This article highlights some ongoing Dask work that I personally find interesting and that I think you might enjoy too :)
Also, if this is the sort of work that appeals to you, consider joining us at Coiled. Coiled - OSS Engineer
Table of Contents
https://github.com/dask/distributed/pull/4857 by Jacob Tomlinson (NVIDIA)
Jacob is adding more information to our HTML representations of Clients and clusters.
https://github.com/dask/dask/pull/7763 by Genevieve Buckley (NumFOCUS/Dask)
Similarly, we’ve been providing more visual context around Dask’s internal graph structure.
https://github.com/dask/distributed/pull/4784 (and many others) by Florian Jetter (Coiled)
About six months ago, we started making larger changes to Dask internals. Unfortunately, this resulted in instabilities in larger and more complex workloads. See Stability of the Dask library for discussion on this topic.
Over the last couple of months, Florian has been resolving many very small issues with the scheduler. That work culminated this week in smooth functioning of some of the largest and nastiest workloads to which we have access (thank you hedge funds).
No fancy picture on this one, but it’s exciting news :)
https://distributed.dask.org/en/latest/worker.html#memory-not-released-back-to-the-os and https://github.com/dask/distributed/pull/4874 by Guido Imperiale (Coiled)

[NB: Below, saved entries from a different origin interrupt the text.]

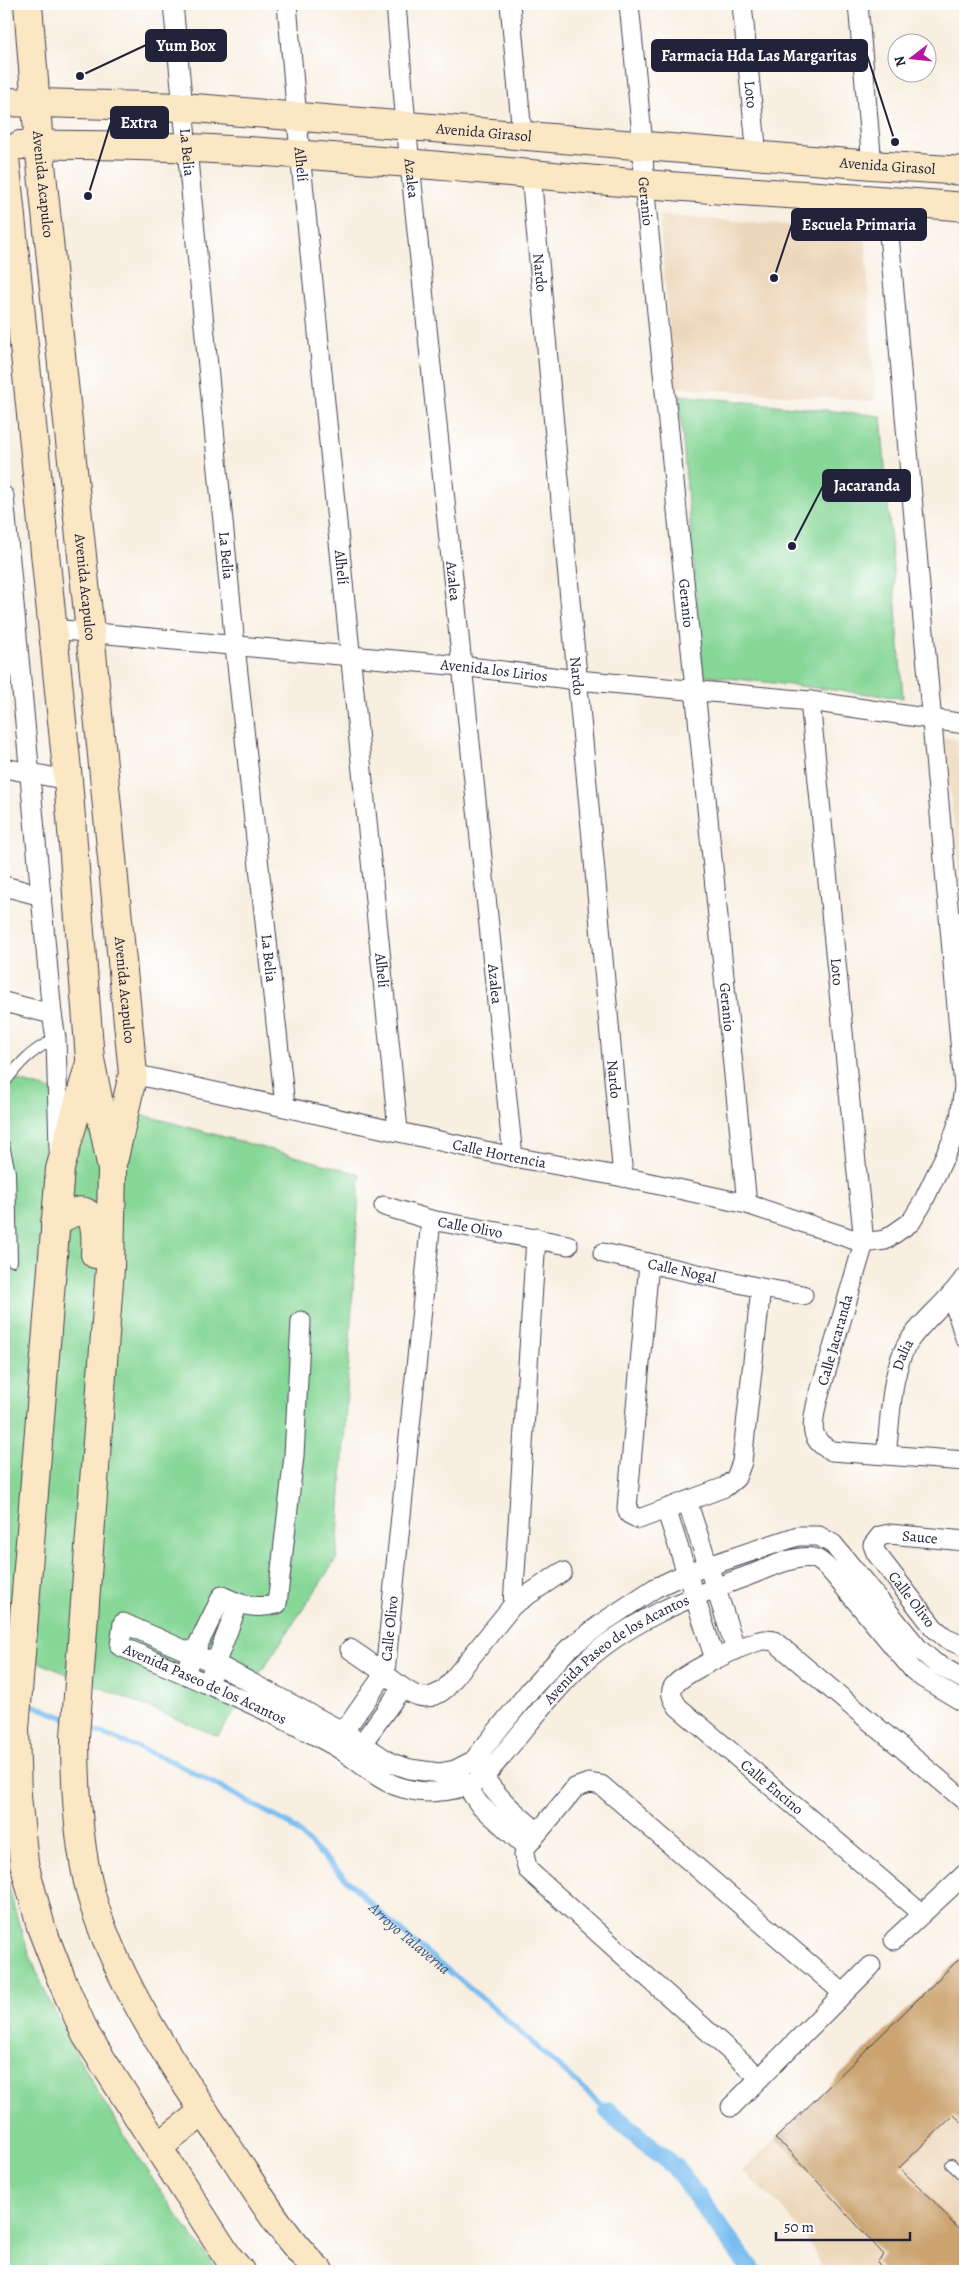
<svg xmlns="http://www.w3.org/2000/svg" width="969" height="2275" font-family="Alegreya,serif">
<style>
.built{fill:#edd7ba}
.green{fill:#87d797;stroke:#547c69}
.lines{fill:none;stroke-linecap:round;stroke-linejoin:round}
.stream{stroke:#7abdf0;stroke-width:5.5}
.canal{stroke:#7abdf0;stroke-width:19}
.building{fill:#cba36e}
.lane-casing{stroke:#424154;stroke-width:12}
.street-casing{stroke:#424154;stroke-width:21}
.secondary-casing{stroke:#424154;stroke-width:30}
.lane{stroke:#fff;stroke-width:10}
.street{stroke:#fff;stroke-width:19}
.secondary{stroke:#fbe7c3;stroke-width:28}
.labels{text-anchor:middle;stroke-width:4;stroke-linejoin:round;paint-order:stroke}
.street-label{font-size:15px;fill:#22223b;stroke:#fff}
.water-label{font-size:16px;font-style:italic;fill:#41587a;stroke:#fff}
.leader{fill:none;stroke:#22223b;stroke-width:2}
.callout-dot{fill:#22223b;stroke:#fff;stroke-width:2}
.callout{fill:#22223b;stroke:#22223b;stroke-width:2}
.callout-label{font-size:16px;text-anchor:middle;font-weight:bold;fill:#fff}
</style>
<rect width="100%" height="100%" fill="#fff"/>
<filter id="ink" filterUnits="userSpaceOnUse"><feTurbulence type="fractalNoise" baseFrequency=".02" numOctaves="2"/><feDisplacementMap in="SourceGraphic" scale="10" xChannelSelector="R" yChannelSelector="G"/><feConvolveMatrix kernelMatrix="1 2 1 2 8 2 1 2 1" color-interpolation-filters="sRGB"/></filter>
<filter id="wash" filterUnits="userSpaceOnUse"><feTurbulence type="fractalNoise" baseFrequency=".0096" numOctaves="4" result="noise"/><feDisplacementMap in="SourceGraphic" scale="20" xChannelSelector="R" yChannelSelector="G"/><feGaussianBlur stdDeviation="1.12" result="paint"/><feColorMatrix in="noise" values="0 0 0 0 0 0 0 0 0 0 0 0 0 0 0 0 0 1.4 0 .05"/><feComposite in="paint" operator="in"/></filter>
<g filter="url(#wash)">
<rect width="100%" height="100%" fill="#f8efe1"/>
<!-- built -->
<path class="built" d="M659,215L865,231L875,401L674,387Z
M943,737L965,741V900H963Z
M965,1953V2271H825L808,2241L784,2210L742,2171Z"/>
<!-- green -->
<path class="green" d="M679,395L881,416L903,698L703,675Z
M4,1077L360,1174L337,1558L218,1736L4,1648Z
M4,1855C7,1872 9,1890 14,1907C33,1976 68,2041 104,2102C139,2161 177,2218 219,2271H4Z"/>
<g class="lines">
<!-- stream -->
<g class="stream">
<path d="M25,1702L68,1719"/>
<path id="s1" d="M83,1726L174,1762L291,1825L390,1922L496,2010L608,2111"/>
</g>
<!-- canal -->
<path class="canal" d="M608,2111L675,2167L752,2271"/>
</g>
<g id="blocks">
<!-- building -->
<path class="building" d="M965,1953V2125L954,2115L899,2168L931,2198L965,2237V2271H882L877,2262L884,2255L788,2149L775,2139Z"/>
</g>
</g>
<g filter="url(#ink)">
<use href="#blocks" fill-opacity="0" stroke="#424154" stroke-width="1"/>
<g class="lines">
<defs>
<path id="lane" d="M950,918L965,916
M4,1084C20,1062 31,1051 56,1038
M4,1145L10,1172L12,1261
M951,2164L965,2177"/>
<g id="street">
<path id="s2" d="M173,4L235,646L285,1106"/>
<path id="s3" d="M287,4L300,153L398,1130"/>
<path id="s4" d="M396,4L406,125L513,1157"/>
<path d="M510,4L522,134"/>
<path id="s5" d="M629,4L643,145L644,184L747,1204"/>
<path id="s6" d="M742,4L757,156"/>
<path d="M858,4L872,165"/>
<path id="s7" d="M531,174L623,1177"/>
<path d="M4,496L52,1014L56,1038L59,1150"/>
<path id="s8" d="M52,629L461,666L577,680L810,701L965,724"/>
<path id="s9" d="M810,701L864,1243L817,1402C812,1425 808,1440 832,1451L965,1461"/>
<path d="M4,768L68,780"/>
<path d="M4,886L42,896"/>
<path d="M4,1002L52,1014"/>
<path id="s10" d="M133,1074L513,1157L623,1177L747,1204L864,1243L885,1240L911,1222L922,1204L952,1141L960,1117L964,1087L886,200"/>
<path id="s11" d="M384,1206L431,1220L568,1245"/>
<path id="s12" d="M603,1253L761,1288L803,1295"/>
<path d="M649,1263L627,1508L629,1514L639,1519L725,1487L736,1478L742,1462L761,1288"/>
<path d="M952,1296L965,1338"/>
<path id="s13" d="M886,1454C891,1420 890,1370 909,1341C925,1318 949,1301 965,1277"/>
<path d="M687,1501L736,1650"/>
<path d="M666,1509L715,1659"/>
<path id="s14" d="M965,1541L889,1534L880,1536L873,1545L876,1553L934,1628L947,1639L965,1647"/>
<path d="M513,1605L536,1238"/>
<path d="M350,1649C362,1657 374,1665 385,1674C405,1689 422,1709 446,1688L513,1605L562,1572"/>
<path d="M188,1665L222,1596C241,1605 257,1610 277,1604L294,1456L301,1321"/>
<path d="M211,1675L238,1604"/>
<path id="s15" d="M965,1680L935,1663L918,1648L833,1544L819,1536H798L687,1573L655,1588L608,1619L569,1648L530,1690L473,1761L455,1770L439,1773L410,1769L391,1763L344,1732L214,1663L123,1623L120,1646C191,1677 264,1707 333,1745C357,1758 376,1781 403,1788C432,1796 457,1792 483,1778C516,1741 545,1700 580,1666C628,1621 689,1597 750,1575C766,1569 802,1551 818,1560C825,1564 830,1570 835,1576L913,1670L923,1678L965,1703"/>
<path id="s16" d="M337,1741L385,1673L431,1220"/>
<path d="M355,1753L402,1688"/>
<path d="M478,1768C493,1794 515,1813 538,1832"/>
<path d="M460,1777L479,1804L526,1847"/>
<path d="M922,1914L678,1707C674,1701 669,1694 673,1687C682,1673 741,1646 759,1641C764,1639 768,1640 774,1641L965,1801"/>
<path d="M894,1940L965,1874"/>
<path d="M760,2078L528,1870L524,1855L526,1847L575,1788L589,1783L601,1785L843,1993"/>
<path d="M731,2107L871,1966"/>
</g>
<g id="secondary">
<path id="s17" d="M28,4L39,145L90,632L133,1074L114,1158"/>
<path id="s18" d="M4,102L183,107L872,165L965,171"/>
<path d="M20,145C217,142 413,164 609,181C728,192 847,196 965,207"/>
<path d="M4,148L68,780L90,1059L112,1169L110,1268L75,1736C75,1791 78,1855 95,1908C123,1993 176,2069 225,2143C254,2186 281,2235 319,2271"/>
<path d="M89,1066L60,1169L15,1729L17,1796L24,1863L41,1927L62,1981L86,2035L228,2257L240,2271"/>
<path d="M55,1223C92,1196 97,1221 95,1254"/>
<path d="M158,2147L204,2111"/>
</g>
</defs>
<!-- lane casing -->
<use href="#lane" class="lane-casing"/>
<!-- street casing -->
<use href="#street" class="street-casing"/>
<!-- secondary casing -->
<use href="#secondary" class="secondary-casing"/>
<!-- lane -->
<use href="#lane" class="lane"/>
<!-- street -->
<use href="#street" class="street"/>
<!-- secondary -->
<use href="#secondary" class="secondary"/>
</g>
</g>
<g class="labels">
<!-- street labels -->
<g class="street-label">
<text dy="5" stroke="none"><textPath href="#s6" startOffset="91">Loto</textPath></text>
<text dy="5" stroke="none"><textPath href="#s18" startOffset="481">Avenida Girasol</textPath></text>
<text dy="5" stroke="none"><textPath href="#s2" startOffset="149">La Belia</textPath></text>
<text dy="5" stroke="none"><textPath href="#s3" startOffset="161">Alhelí</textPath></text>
<text dy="5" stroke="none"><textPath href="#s18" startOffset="886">Avenida Girasol</textPath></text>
<text dy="5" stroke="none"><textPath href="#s4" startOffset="175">Azalea</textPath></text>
<text dy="5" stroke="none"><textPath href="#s17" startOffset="181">Avenida Acapulco</textPath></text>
<text dy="5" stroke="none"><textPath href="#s5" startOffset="198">Geranio</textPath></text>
<text dy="5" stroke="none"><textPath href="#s7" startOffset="99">Nardo</textPath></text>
<text dy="5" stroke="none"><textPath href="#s2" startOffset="554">La Belia</textPath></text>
<text dy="5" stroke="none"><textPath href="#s3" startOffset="566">Alhelí</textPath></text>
<text dy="5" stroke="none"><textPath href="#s4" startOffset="580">Azalea</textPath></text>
<text dy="5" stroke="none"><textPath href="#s17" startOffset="586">Avenida Acapulco</textPath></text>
<text dy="5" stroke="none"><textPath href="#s5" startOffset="602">Geranio</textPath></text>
<text dy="5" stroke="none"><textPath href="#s8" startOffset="444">Avenida los Lirios</textPath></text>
<text dy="5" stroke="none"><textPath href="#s7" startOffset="504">Nardo</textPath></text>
<text dy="5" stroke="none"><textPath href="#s2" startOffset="959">La Belia</textPath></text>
<text dy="5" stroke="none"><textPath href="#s3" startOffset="971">Alhelí</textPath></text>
<text dy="5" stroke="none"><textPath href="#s9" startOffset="272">Loto</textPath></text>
<text dy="5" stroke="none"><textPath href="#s4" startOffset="985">Azalea</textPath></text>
<text dy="5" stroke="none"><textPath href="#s17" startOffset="991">Avenida Acapulco</textPath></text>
<text dy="5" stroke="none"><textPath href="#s5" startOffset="1008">Geranio</textPath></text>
<text dy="5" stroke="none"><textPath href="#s7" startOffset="909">Nardo</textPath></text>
<text dy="5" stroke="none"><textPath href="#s10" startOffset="375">Calle Hortencia</textPath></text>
<text dy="5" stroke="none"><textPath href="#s11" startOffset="89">Calle Olivo</textPath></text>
<text dy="5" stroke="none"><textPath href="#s12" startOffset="81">Calle Nogal</textPath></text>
<text transform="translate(835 1340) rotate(-74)" y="5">Calle Jacaranda</text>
<text dy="5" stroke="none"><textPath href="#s13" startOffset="101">Dalia</textPath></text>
<text transform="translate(920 1537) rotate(5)" y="5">Sauce</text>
<text dy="5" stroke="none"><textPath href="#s14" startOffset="164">Calle Olivo</textPath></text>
<text dy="5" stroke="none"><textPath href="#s16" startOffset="128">Calle Olivo</textPath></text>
<text dy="5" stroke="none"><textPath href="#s15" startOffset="1634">Avenida Paseo de los Acantos</textPath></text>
<text dy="5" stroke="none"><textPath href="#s15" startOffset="1139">Avenida Paseo de los Acantos</textPath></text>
<text transform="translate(772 1787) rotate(40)" y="5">Calle Encino</text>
</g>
<!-- water labels -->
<g class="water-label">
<text dy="6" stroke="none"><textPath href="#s1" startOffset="395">Arroyo Talaverna</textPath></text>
</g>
</g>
<!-- callouts -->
<path class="leader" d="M80 76L146 45M895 142L867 55M88 196L111 122M774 278L792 224M792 546L823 486"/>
<g class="callout-dot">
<circle cx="80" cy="76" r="5"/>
<circle cx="895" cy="142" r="5"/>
<circle cx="88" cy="196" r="5"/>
<circle cx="774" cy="278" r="5"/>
<circle cx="792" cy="546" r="5"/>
</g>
<g class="callout">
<rect x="146" y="30" width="80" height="31" rx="5"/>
<rect x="652" y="40" width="215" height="31" rx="5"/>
<rect x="111" y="107" width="57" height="31" rx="5"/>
<rect x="792" y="209" width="134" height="31" rx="5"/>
<rect x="823" y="470" width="87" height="31" rx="5"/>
</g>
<g class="callout-label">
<text x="186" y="51">Yum Box</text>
<text x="759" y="61">Farmacia Hda Las Margaritas</text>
<text x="139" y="128">Extra</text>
<text x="859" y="230">Escuela Primaria</text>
<text x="867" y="491">Jacaranda</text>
</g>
<!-- margin -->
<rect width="969" height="2275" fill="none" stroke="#fff" stroke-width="20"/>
<!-- north arrow -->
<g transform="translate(912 58) rotate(254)"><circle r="24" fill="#ffffff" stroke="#a7a7b1"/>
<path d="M0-4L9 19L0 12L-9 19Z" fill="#b5179e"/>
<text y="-8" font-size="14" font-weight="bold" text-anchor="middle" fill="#22223b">N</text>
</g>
<!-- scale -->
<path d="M776 2232v8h134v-8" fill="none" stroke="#22223b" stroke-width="2.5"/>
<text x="784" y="2232" font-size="15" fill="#22223b" stroke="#ffffff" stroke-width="4" paint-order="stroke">50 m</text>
</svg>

A common cause of running out of memory in Dask workloads is unmanaged memory. There are several things to do to solve this problem, but a big one is visualization (making people aware of the problem) and providing strategies for remediation. Guido is working on automating solutions for the full problem, but in the meantime, we’ve enhanced the memory usage dashboard plot, and written up documentation that explains what’s going on and how to remediate it if desired.
On a personal note, it’s been surprising how many times Coiled engineers have looked at old issues and said, “You know, we should just run this again and look at the memory plot. I’ll bet that this is unmanaged memory”. This is a surprisingly common situation.
Some workloads that should flow through Dask easily without taking up much memory don’t. Instead, they exhibit poor data allocation, which results in excess communication and slows things down.
This is due to a subtle decision in task scheduling which is good in many but not all situations. In particular, this tends to hit large embarrassingly parallel computations followed by simple reductions, which are particularly common among earth science workloads.
Gabe has been working on cheap heuristics that can identify and correct for this situation in particular, while also applying to Dask’s scheduling more generally.
https://github.com/gjoseph92/dask-profiling-coiled/tree/main/results#cython-shuffle-nogc-20ms-batched-send-2 and https://github.com/dask/distributed/issues/4881#issuecomment-859208156 by Gabe Joseph (Coiled)
As part of the larger scheduler performance effort, we’ve taken a deeper look at our use of Tornado for communication. After accelerating the Dask scheduler with high-level graphs and Cythonization, we’ve become increasingly suspicious that communications play an increasingly large role in overhead (as everything else gets faster, previously unimportant things become important).
It was hard to be sure though because profiling network stacks is hard, both because it’s highly concurrent and because it engages system calls outside of Python, both of which screw with traditional performance measurement techniques.
Fortunately, this week we were able to confirm the relevance here by increasing the time batch window in Dask workers. This resulted in non-trivial performance increases.
This allows us to now develop on the networking stack with greater confidence of returns. We’re looking at several options, including dropping from Tornado down to Asyncio, which lets us better leverage uvloop/libuv, and also dynamically adjusting batching time windows up from our current default of two milliseconds.
https://github.com/dask/distributed/pull/4886 by Naty Clementi (Coiled)
Finally, we’ve been looking at a more scalable version of the beloved Task Stream plot. The task stream plot is the most commonly used dashboard plot. It tells the activity of every core in the cluster over time.
However, this plot doesn’t scale well. As your cores reach into the hundreds, it starts making less sense to visualize every one of them. Additionally, as you start processing thousands of tasks per second, it stops making sense to plot every one onto the screen. Our eyes just can’t make sense of this information.
But how do we replace this beloved plot? How do we answer the same questions that plot answers with different, aggregated charts?
A big step towards that is to visualize Task Groups. Task Groups are collections of related tasks. They scale with the complexity of a computation, not with the size of the data. They also store a ton of information about what’s going on. We’re now figuring out how best to convey this information visually in a way that is tasteful and pragmatic.